■ **DIRECTIONS**
Here are the records. Write out exactly the lines between the one holding "high-resolution image shows" and the one holding "high-resolution histopathology image", inclusive.

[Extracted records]
○ ○ ○ ○
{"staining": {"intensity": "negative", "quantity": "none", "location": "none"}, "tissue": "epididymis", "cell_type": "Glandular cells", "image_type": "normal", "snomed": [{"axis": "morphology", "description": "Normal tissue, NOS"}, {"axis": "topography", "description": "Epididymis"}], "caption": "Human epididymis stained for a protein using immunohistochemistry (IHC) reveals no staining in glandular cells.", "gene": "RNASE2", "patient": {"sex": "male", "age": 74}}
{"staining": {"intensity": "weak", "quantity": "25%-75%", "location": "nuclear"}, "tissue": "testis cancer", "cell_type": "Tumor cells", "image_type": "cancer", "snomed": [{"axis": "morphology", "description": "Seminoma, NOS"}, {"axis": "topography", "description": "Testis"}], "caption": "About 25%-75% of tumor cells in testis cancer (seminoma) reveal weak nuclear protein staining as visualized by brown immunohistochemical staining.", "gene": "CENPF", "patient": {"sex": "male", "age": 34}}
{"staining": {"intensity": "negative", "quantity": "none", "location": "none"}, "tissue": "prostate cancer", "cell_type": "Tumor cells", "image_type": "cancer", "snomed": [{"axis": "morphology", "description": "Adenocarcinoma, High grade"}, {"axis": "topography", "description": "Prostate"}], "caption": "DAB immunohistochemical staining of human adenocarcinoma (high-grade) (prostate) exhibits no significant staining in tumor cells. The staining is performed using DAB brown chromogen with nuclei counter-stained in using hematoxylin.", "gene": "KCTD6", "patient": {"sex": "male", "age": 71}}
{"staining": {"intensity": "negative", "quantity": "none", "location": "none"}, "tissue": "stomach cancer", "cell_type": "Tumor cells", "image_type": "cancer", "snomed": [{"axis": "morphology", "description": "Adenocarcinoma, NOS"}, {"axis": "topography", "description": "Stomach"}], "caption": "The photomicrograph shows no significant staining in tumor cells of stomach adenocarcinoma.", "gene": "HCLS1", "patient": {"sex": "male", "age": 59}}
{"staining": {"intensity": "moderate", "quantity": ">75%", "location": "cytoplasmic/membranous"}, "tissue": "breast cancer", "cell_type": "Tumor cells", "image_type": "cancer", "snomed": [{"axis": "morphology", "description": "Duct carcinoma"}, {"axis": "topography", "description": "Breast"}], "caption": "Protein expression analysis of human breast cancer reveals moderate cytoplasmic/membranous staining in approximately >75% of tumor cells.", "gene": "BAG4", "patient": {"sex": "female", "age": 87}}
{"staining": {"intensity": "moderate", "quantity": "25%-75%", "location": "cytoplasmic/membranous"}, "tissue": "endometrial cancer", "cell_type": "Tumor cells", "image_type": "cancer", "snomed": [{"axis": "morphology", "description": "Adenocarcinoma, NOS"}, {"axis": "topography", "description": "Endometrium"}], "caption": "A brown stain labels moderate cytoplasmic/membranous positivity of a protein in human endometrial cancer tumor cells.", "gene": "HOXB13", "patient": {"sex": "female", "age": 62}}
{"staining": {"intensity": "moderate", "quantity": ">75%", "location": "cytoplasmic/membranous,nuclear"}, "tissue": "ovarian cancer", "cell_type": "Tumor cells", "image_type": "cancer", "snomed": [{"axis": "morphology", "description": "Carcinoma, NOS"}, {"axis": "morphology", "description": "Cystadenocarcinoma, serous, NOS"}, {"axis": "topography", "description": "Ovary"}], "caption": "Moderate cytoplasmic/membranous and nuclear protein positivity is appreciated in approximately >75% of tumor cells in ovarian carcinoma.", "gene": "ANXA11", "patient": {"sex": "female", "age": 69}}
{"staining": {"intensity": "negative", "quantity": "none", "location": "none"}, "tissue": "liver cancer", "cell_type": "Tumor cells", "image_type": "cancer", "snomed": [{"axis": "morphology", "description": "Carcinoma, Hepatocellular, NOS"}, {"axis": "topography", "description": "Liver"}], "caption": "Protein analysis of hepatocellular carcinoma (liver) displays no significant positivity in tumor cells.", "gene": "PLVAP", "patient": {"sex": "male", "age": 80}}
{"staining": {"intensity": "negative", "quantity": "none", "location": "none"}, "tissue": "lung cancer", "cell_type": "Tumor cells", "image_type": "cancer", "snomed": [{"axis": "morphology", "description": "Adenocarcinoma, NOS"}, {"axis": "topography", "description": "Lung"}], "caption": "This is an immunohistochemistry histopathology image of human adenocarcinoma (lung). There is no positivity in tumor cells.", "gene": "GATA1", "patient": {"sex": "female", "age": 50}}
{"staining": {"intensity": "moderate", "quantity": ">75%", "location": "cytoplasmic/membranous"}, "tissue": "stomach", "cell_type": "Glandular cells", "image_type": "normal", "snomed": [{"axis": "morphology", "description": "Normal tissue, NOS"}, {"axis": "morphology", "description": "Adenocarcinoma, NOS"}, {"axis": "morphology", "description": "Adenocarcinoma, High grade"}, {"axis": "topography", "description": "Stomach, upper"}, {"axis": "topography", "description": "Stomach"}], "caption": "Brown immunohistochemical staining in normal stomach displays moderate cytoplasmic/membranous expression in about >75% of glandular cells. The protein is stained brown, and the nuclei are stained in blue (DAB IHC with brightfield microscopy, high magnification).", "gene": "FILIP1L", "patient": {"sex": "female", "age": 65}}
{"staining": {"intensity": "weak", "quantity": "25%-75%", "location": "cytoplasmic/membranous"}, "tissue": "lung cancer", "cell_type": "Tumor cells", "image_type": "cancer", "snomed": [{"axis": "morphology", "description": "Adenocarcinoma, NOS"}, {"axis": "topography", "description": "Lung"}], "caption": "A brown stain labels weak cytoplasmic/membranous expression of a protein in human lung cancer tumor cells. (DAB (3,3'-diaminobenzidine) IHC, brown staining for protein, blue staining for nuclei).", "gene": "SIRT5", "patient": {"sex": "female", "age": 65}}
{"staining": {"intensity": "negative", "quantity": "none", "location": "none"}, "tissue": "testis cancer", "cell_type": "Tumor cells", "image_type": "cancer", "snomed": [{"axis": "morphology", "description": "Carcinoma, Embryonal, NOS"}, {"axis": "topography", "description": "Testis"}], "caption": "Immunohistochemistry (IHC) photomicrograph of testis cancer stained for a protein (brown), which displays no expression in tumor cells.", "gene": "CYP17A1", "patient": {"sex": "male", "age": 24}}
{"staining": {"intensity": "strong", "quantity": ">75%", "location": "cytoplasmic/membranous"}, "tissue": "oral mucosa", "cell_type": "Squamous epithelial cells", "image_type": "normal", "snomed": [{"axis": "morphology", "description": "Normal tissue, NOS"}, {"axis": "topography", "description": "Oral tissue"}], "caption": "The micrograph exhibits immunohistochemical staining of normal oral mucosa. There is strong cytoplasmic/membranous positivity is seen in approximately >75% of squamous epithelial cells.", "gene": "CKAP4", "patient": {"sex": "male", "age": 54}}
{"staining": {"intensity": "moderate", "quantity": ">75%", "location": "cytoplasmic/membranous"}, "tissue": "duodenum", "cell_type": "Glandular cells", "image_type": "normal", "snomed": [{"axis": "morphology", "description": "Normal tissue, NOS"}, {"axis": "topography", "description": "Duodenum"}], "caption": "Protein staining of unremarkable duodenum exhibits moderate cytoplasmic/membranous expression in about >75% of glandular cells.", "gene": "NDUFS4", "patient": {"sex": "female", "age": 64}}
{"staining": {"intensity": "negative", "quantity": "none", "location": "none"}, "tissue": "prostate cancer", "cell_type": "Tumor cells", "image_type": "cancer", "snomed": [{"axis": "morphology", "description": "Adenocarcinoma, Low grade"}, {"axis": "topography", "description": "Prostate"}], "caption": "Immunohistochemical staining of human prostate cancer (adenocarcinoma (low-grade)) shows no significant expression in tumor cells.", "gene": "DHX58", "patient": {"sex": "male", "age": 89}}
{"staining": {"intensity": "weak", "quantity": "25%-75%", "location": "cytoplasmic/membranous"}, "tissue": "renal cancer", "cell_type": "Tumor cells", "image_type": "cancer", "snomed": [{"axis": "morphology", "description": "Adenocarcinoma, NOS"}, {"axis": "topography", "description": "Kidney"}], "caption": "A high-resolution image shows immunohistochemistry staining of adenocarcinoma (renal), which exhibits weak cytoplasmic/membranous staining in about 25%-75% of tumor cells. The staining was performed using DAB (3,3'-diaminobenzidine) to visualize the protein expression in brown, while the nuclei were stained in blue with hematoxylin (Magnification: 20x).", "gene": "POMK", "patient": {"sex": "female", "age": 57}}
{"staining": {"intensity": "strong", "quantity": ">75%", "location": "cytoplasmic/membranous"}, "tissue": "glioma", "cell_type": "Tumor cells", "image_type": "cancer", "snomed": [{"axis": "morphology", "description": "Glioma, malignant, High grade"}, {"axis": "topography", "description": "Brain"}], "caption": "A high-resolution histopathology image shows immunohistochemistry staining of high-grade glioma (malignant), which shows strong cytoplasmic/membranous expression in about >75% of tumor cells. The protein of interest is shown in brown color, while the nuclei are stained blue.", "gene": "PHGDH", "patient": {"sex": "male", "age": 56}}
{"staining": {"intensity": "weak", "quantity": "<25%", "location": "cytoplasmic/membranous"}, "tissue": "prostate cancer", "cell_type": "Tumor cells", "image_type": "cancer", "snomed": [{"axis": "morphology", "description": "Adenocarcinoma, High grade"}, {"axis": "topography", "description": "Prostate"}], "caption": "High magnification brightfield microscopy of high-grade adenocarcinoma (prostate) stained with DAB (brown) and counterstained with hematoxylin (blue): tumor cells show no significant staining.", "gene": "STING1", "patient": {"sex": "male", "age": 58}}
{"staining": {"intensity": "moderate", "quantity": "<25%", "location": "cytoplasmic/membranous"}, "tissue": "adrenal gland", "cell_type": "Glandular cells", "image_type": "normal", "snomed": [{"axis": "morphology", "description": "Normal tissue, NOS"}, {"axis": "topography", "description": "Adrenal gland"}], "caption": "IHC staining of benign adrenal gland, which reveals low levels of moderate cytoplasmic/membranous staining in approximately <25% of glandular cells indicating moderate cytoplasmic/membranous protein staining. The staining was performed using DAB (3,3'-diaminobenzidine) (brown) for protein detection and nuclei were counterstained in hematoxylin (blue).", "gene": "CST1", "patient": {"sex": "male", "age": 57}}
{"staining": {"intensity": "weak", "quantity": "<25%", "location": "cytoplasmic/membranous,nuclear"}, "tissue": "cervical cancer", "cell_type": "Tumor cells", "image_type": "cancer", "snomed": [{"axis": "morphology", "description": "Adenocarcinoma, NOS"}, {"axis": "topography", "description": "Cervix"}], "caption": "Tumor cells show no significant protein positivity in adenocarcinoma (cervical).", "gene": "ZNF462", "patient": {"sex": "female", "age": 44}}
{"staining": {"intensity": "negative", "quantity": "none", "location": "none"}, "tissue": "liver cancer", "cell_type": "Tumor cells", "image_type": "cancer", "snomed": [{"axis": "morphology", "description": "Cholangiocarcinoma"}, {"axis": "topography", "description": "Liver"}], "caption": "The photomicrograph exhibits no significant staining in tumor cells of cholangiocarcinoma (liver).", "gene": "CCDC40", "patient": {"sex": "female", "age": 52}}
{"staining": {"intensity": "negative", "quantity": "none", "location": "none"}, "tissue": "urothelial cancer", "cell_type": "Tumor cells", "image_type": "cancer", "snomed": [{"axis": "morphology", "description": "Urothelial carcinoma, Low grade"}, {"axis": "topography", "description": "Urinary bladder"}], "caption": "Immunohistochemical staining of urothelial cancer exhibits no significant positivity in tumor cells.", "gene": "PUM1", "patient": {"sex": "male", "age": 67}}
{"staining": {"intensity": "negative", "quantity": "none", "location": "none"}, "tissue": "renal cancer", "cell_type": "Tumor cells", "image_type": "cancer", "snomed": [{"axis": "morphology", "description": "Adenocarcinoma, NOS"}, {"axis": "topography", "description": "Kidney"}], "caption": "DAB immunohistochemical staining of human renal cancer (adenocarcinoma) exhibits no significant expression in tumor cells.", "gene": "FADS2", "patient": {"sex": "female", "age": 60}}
○ ○ ○ ○
■ **RESPONSE FOR THIS EXERCISE**
{"staining": {"intensity": "weak", "quantity": "25%-75%", "location": "cytoplasmic/membranous"}, "tissue": "renal cancer", "cell_type": "Tumor cells", "image_type": "cancer", "snomed": [{"axis": "morphology", "description": "Adenocarcinoma, NOS"}, {"axis": "topography", "description": "Kidney"}], "caption": "A high-resolution image shows immunohistochemistry staining of adenocarcinoma (renal), which exhibits weak cytoplasmic/membranous staining in about 25%-75% of tumor cells. The staining was performed using DAB (3,3'-diaminobenzidine) to visualize the protein expression in brown, while the nuclei were stained in blue with hematoxylin (Magnification: 20x).", "gene": "POMK", "patient": {"sex": "female", "age": 57}}
{"staining": {"intensity": "strong", "quantity": ">75%", "location": "cytoplasmic/membranous"}, "tissue": "glioma", "cell_type": "Tumor cells", "image_type": "cancer", "snomed": [{"axis": "morphology", "description": "Glioma, malignant, High grade"}, {"axis": "topography", "description": "Brain"}], "caption": "A high-resolution histopathology image shows immunohistochemistry staining of high-grade glioma (malignant), which shows strong cytoplasmic/membranous expression in about >75% of tumor cells. The protein of interest is shown in brown color, while the nuclei are stained blue.", "gene": "PHGDH", "patient": {"sex": "male", "age": 56}}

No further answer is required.